At this point we can see the decisions needed to define a volume, and understand at a high level how the ida translator services read and write requests. At first glance the write of the fragments would appear to place more work over the network than a standard replicated volume – but the reality is somewhat different. In a replica 2 volume, gluster will write out the full file twice to two target bricks. If we have a file of 20MB, on a replica volume, we'll be writing 40MB between the client and the gluster nodes. Now with a dispersed volume this changes. Returning to our 4+2 example, the data written from the client will resolve to 6 fragments, with each fragment representing 1/4 the size of the file. This means that instead of writing 40MB of data between client and storage, we're actually only writing 30MB!
Now that's pretty cool in itself – but there's more to it than that.

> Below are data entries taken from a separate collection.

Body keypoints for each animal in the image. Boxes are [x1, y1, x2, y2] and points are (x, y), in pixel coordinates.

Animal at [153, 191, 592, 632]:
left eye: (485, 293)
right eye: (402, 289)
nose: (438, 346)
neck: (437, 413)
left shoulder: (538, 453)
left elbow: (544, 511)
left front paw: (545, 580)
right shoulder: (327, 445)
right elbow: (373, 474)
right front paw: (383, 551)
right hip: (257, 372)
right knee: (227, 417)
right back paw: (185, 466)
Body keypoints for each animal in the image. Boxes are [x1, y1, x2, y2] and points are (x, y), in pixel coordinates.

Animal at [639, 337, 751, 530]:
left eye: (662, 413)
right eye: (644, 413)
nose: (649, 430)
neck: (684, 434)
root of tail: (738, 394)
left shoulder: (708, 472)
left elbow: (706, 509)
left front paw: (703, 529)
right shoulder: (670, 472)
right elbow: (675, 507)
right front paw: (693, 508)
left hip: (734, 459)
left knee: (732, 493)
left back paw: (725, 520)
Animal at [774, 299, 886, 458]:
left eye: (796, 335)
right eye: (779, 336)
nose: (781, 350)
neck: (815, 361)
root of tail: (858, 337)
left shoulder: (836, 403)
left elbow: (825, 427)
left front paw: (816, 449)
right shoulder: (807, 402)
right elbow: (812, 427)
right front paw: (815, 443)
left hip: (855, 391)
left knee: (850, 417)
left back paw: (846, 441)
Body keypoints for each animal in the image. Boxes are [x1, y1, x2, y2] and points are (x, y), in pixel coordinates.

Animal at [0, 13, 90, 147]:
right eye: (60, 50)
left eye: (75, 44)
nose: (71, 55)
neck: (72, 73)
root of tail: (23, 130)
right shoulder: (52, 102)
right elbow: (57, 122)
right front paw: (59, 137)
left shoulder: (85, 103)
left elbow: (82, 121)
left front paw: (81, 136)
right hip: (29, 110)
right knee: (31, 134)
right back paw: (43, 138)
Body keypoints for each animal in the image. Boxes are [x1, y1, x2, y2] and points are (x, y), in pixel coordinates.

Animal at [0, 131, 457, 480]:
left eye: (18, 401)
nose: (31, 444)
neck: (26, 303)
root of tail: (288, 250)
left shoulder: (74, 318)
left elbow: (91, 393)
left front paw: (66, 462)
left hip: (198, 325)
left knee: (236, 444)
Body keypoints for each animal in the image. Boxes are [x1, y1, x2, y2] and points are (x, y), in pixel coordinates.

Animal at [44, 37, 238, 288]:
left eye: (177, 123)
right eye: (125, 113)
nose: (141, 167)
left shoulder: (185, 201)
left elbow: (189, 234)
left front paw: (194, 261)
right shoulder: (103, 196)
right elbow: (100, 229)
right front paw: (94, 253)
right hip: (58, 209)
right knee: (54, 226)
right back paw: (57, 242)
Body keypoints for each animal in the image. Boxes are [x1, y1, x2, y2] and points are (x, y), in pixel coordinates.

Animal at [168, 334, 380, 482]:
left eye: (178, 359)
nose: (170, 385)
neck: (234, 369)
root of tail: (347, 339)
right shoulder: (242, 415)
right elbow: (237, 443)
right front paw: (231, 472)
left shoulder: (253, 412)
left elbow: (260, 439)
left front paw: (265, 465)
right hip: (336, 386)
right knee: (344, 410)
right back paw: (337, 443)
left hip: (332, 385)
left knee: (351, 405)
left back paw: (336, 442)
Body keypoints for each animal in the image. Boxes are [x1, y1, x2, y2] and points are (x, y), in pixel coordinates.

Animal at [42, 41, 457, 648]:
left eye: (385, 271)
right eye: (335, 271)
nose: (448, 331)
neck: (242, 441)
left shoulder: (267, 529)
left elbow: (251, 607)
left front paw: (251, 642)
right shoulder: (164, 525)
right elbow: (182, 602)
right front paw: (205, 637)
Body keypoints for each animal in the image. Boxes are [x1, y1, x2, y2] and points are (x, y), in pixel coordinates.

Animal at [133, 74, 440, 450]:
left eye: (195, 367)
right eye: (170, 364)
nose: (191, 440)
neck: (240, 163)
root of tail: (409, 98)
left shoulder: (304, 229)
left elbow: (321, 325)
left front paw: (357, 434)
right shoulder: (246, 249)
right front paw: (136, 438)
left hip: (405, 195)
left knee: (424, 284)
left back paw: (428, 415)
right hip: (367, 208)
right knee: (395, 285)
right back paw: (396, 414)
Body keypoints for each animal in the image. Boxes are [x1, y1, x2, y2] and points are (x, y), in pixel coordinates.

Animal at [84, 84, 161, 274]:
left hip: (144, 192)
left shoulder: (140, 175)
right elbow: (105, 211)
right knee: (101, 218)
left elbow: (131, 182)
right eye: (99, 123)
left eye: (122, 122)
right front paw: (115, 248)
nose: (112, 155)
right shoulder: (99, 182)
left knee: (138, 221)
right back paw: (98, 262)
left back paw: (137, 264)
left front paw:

If you increase the number of bricks at the same redundancy level, the fragment size sent to each brick gets smaller, ultimately reducing the bandwidth consumption even further.
Take a look at this chart;
Although architecturally the fragment count could be as large as 128, the testing done to date has only gone to 16+n configuration – which to my mind is probably as far as you'd go anyway with a single disperse 'set'.
So far so good, but "what happens when things go wrong?" This is where the heal translator steps in.
The heal process is client initiated, and engages the server side heal translator as a helper process to co-ordinate heal activity across multiple clients. Clients that detect a problem with a fragment, send a heal request to the translator across all of the bricks in the volume. This is similar in function to lock acquisition, and provides a method of ensuring a file is only healed by one client process. The healing process itself is the same as a normal read request – fragments are obtained from the surviving bricks, and the missing fragment re-assembled. The replacement fragment is then sent to the corresponding brick in a special write request.
In the context of a complete node/brick failure the heal process itself is the same. However, since the healing process is initiated 'client-side', the current implementation requires that the files on the volume are touched (stat'd) to force the heal process to recover the missing fragments from the surviving data. It's important to realise that although this process is client initiated, the 'client' could actually be on one of the storage nodes.
In summary, the disperse volume offers the potential to save capacity, reduce costs, reduce network consumption and increase fault tolerance. These are very attractive characteristics, so the next logical question is “when can I use it?”
If you take a look at the code on github or in the gluster forge, you'll see that it hasn't received a commit in over 8 months..so what's the story?. Early testing showed some scale/performance limitations which forced an architectural re-think, inevitably resulting in some areas of the code being rewritten.
The good news is that this work is approaching completion, with a beta expected in the next month or two.
As for future plans, Xavier already has a to-do list;
- dynamic configuration changes of the redundancy level and or subvolume size
- optimisation of the read-mondify-write cycle
- bit rot detection (storing checksums in each fragment)
- automated server-side self heal (similar to the glustershd process today)
- introduce throttling for the heal processed
This is a project that could really impact the cost model of solutions based on gluster – and it's certainly a project I'll be following.
Many thanks to Xavier for making the time to discuss the project with me.